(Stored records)
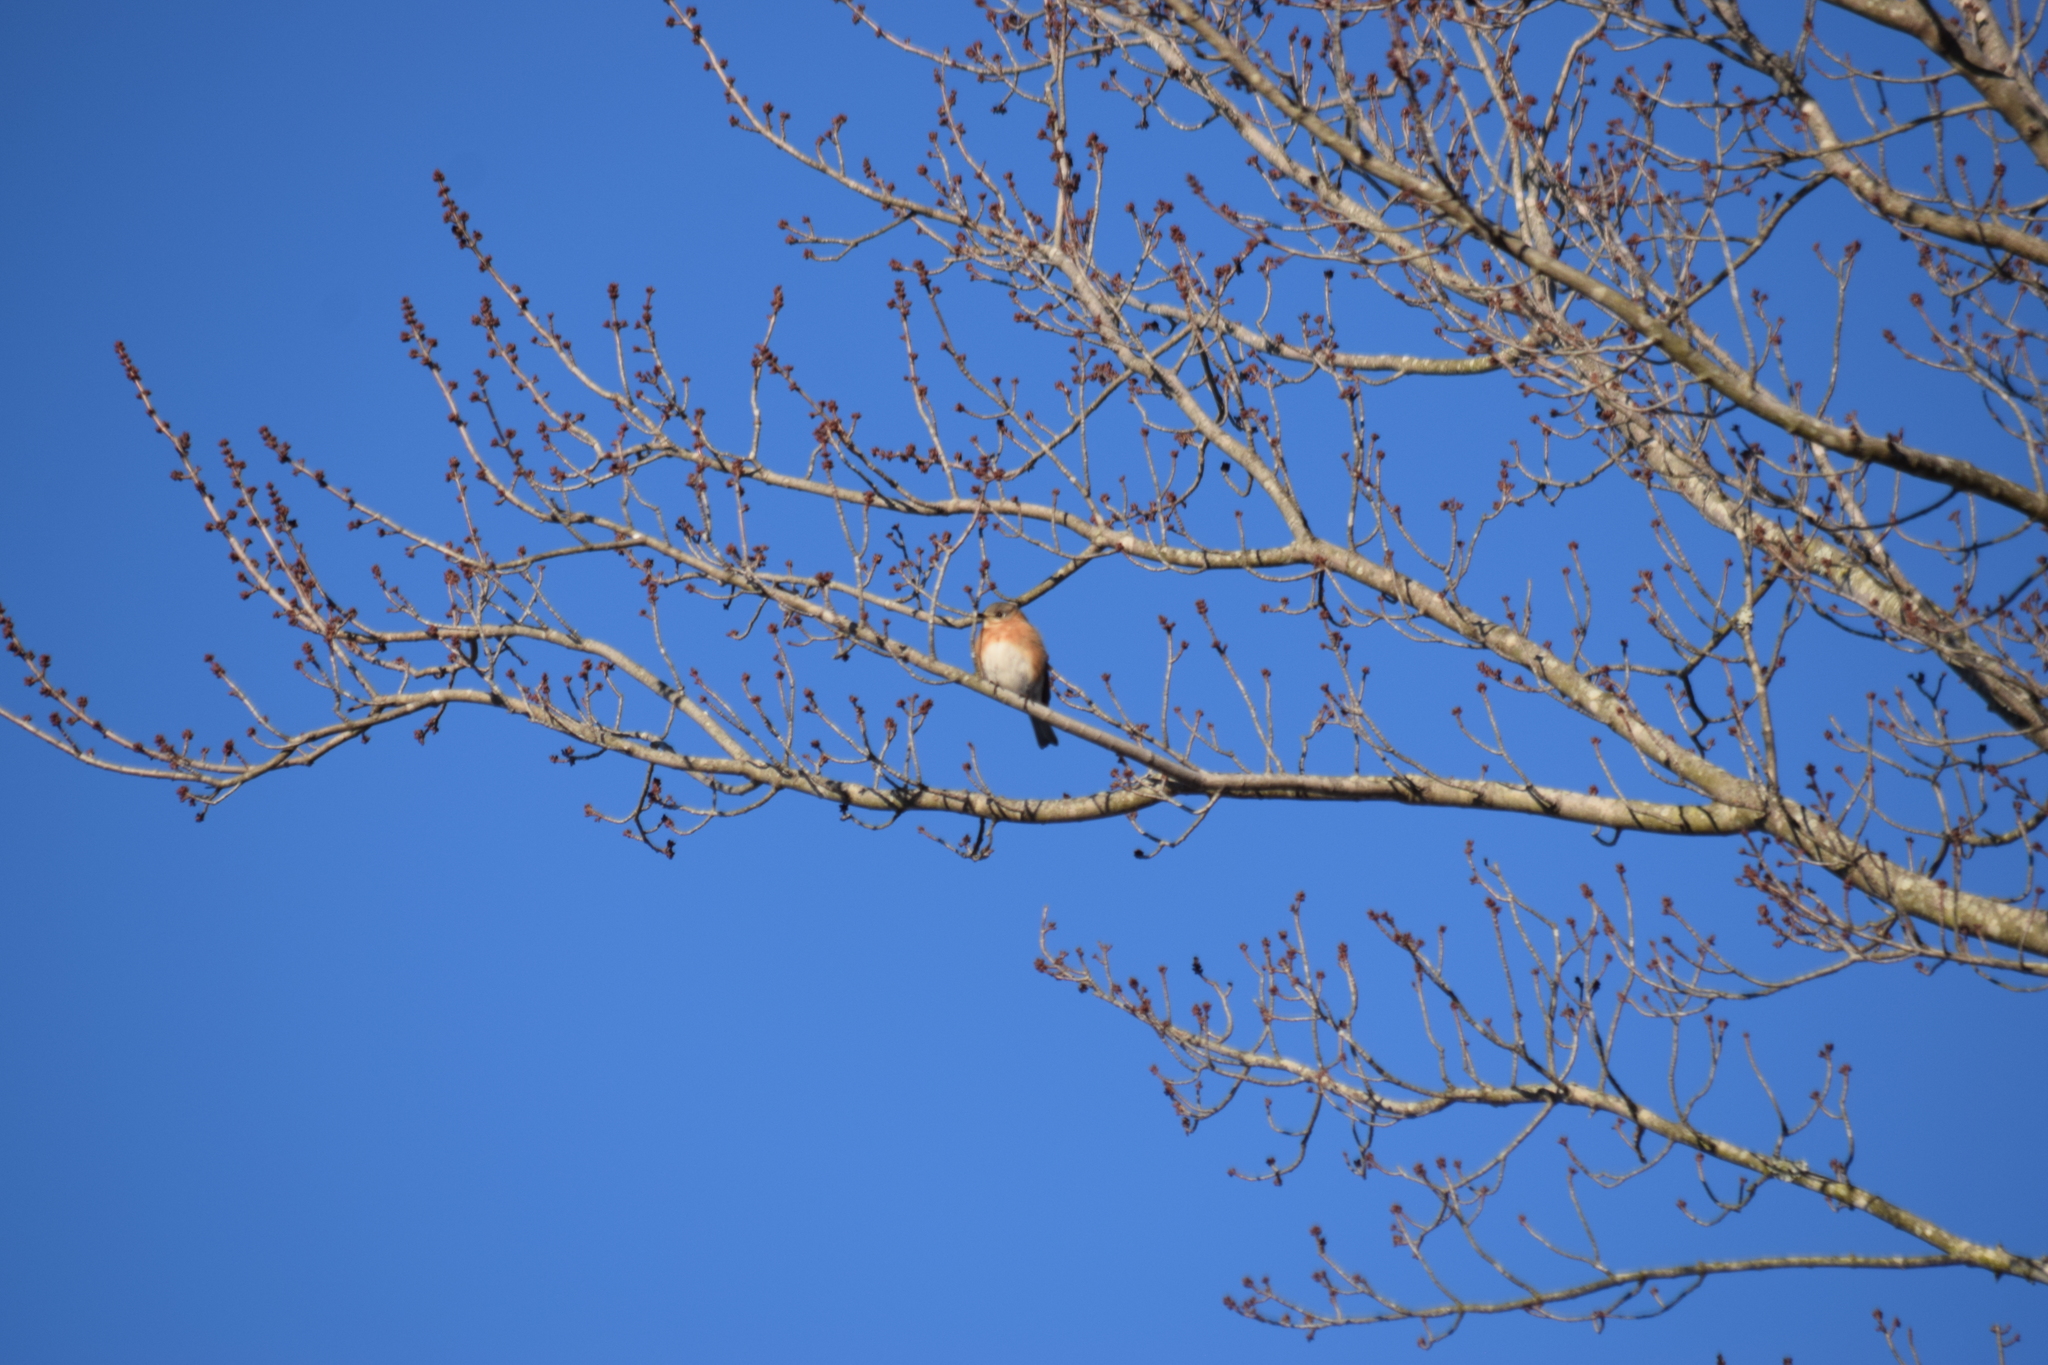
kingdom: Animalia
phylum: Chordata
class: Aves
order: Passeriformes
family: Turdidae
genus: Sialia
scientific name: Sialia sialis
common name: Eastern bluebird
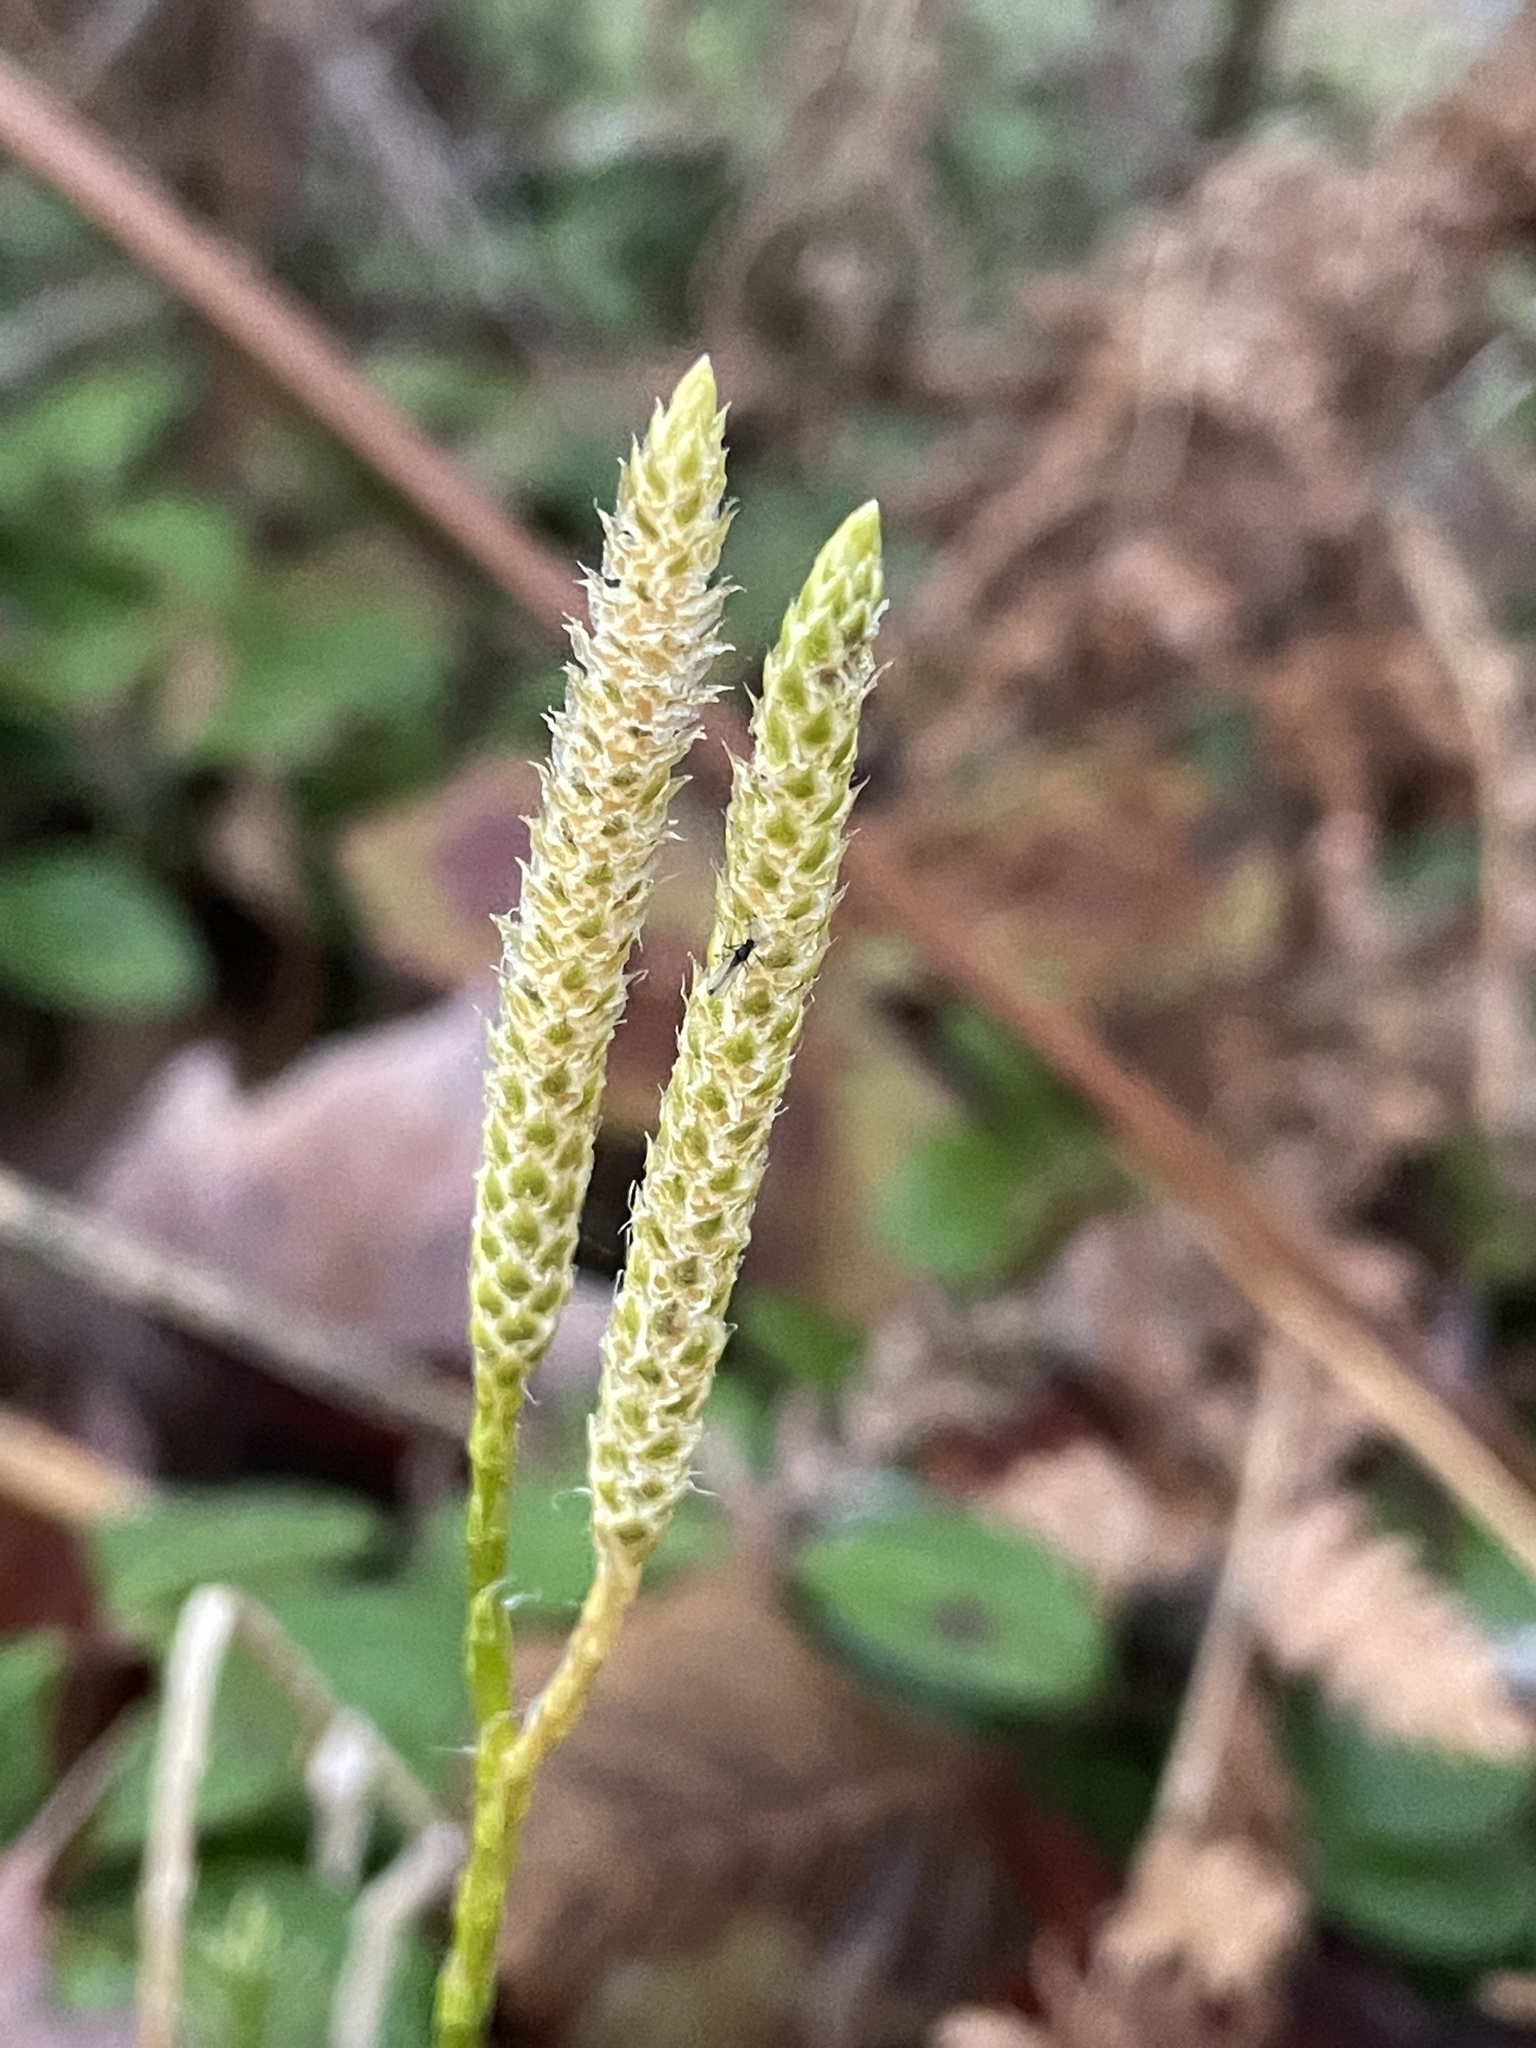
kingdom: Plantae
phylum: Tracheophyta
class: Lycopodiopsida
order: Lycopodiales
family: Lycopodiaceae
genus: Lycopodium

§ Goal: Put each line of all the entries above into a JSON list of strings, one string per line, with blank lines skipped. Leave the pictures out.

§ Solved problem:
[
  "kingdom: Animalia",
  "phylum: Chordata",
  "class: Aves",
  "order: Passeriformes",
  "family: Turdidae",
  "genus: Sialia",
  "scientific name: Sialia sialis",
  "common name: Eastern bluebird",
  "kingdom: Plantae",
  "phylum: Tracheophyta",
  "class: Lycopodiopsida",
  "order: Lycopodiales",
  "family: Lycopodiaceae",
  "genus: Lycopodium"
]